On June 21, 2011, the Office of the Inspector General (OIG) released Advisory Opinion 11-08 (AO 11-08), finding that an Existing Arrangement and a Proposed Arrangement where the employees of an independent diagnostic testing facility (IDTF) specializing in sleep studies provided services for a durable medical equipment (DME) company potentially generated prohibited remuneration in violation of the anti-kickback statute.
In the Existing Arrangement, a written agreement between multiple IDTFs and the DME company provided that when a non-federally insured beneficiary selected the DME company, an employee of the IDTF would provide the services for setting up the continuous positive airway pressure (CPAP) machine and educating patients on its use. The IDTF employees also were responsible for the display, inventory, care and maintenance of the CPAP machines consigned to the IDTF. Patients were provided with a list of alternate DME providers by each IDTF that may include an endorsement of the DME company. The DME company paid the IDTF a per patient fee that was certified to be consistent with fair market value.

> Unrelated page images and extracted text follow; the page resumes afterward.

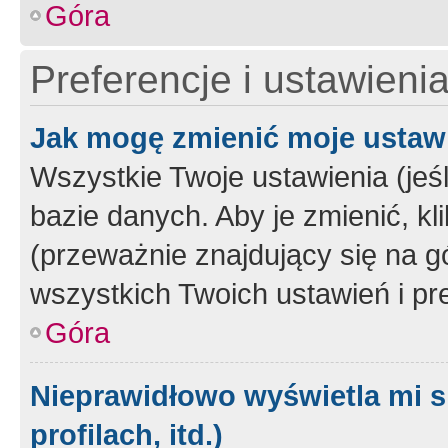
Góra
Preferencje i ustawieni
Jak mogę zmienić moje ustaw
Wszystkie Twoje ustawienia (jeś
bazie danych. Aby je zmienić, klik
(przeważnie znajdujący się na g
wszystkich Twoich ustawień i pre
Góra
Nieprawidłowo wyświetla mi s
profilach, itd.)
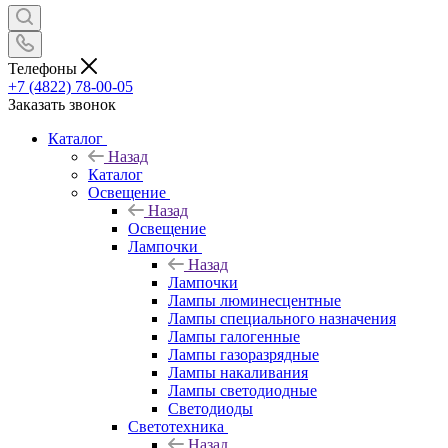
Телефоны
+7 (4822) 78-00-05
Заказать звонок
Каталог
Назад
Каталог
Освещение
Назад
Освещение
Лампочки
Назад
Лампочки
Лампы люминесцентные
Лампы специального назначения
Лампы галогенные
Лампы газоразрядные
Лампы накаливания
Лампы светодиодные
Светодиоды
Светотехника
Назад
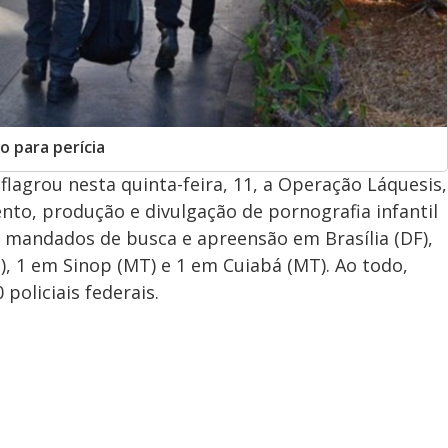
o para perícia
eflagrou nesta quinta-feira, 11, a Operação Láquesis,
o, produção e divulgação de pornografia infantil
 mandados de busca e apreensão em Brasília (DF),
S), 1 em Sinop (MT) e 1 em Cuiabá (MT). Ao todo,
policiais federais.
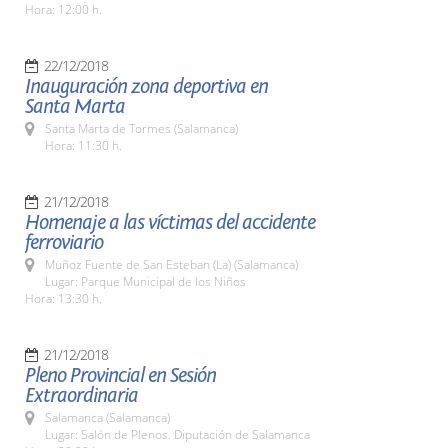
Hora: 12:00 h.
22/12/2018
Inauguración zona deportiva en
Santa Marta
Santa Marta de Tormes (Salamanca)
Hora: 11:30 h.
21/12/2018
Homenaje a las víctimas del accidente
ferroviario
Muñoz Fuente de San Esteban (La) (Salamanca)
Lugar: Parque Municipal de los Niños
Hora: 13:30 h.
21/12/2018
Pleno Provincial en Sesión
Extraordinaria
Salamanca (Salamanca)
Lugar: Salón de Plenos. Diputación de Salamanca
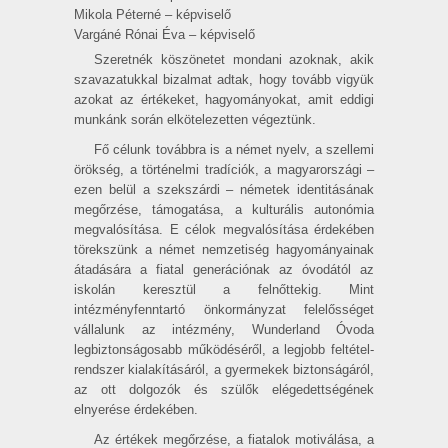
Mikola Péterné – képviselő
Vargáné Rónai Éva – képviselő
Szeretnék köszönetet mondani azoknak, akik
szavazatukkal bizal­mat adtak, hogy tovább vigyük
azokat az értékeket, hagyo­mányokat, amit eddigi
munkánk során elkötelezetten végeztünk.
Fő célunk továbbra is a német nyelv, a szellemi
örökség, a történelmi tradíciók, a magyarországi –
ezen belül a szekszárdi – németek identi­tásának
megőrzése, támogatása, a kulturális autonómia
megvalósítása. E célok megvalósítása érdekében
törekszünk a német nemzetiség hagyományainak
átadására a fiatal generációnak az óvodától az
iskolán keresztül a felnőttekig. Mint
intézményfenntartó önkormányzat felelősséget
vállalunk az intézmény, Wunderland Óvoda
legbiztonságosabb működéséről, a legjobb feltétel­
rendszer kialakításáról, a gyermekek biztonságáról,
az ott dolgozók és szülők elégedett­ségének
elnyerése érdekében.
Az értékek megőrzése, a fiatalok motiválása, a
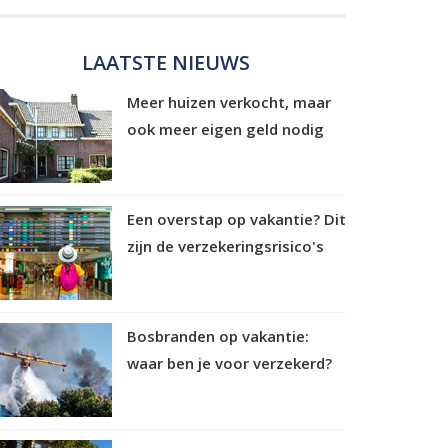
LAATSTE NIEUWS
Meer huizen verkocht, maar
ook meer eigen geld nodig
Een overstap op vakantie? Dit
zijn de verzekeringsrisico's
Bosbranden op vakantie:
waar ben je voor verzekerd?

Although very similar to the Existing Arrangement, the Proposed Arrangement had a few substantive differences. First, the Proposed Arrangement would apply to all patients, including beneficiaries of federal healthcare programs. Second, the fee would be a flat fee rather than a per patient fee. Also, while the fee would not be altered, the DME company would be permitted to terminate the arrangement if it was not satisfied with the number of patients receiving services. Finally, the parties were unable to certify that the fixed fee was consistent with fair market value.
Not surprisingly, the OIG found that both arrangements could generate prohibited remuneration and that neither arrangement satisfied a safe harbor. Consistent with past criticisms of certain DME supplier arrangements, the OIG found that those described in AO 11-08 contained "hallmarks" of potentially problematic arrangements. These include direct payments that closely tied the DME company with the IDTF and, in turn, the IDTF's patients, and the consignment aspects of the arrangements. The OIG also was concerned because some of the IDTFs had physician ownership so that the close tie between the IDTF and the DME company could lead to the physician or other IDTF health professional marketing the DME company's products.
While AO 11-08 did not necessarily cover new ground, especially given the somewhat obvious facts of the arrangement, it should cause providers to again closely examine relationships with home health agencies, DME companies and other similarly situated providers. While providing a list of alternate providers is important and often required, a list will not serve to protect what may otherwise be questionable activity.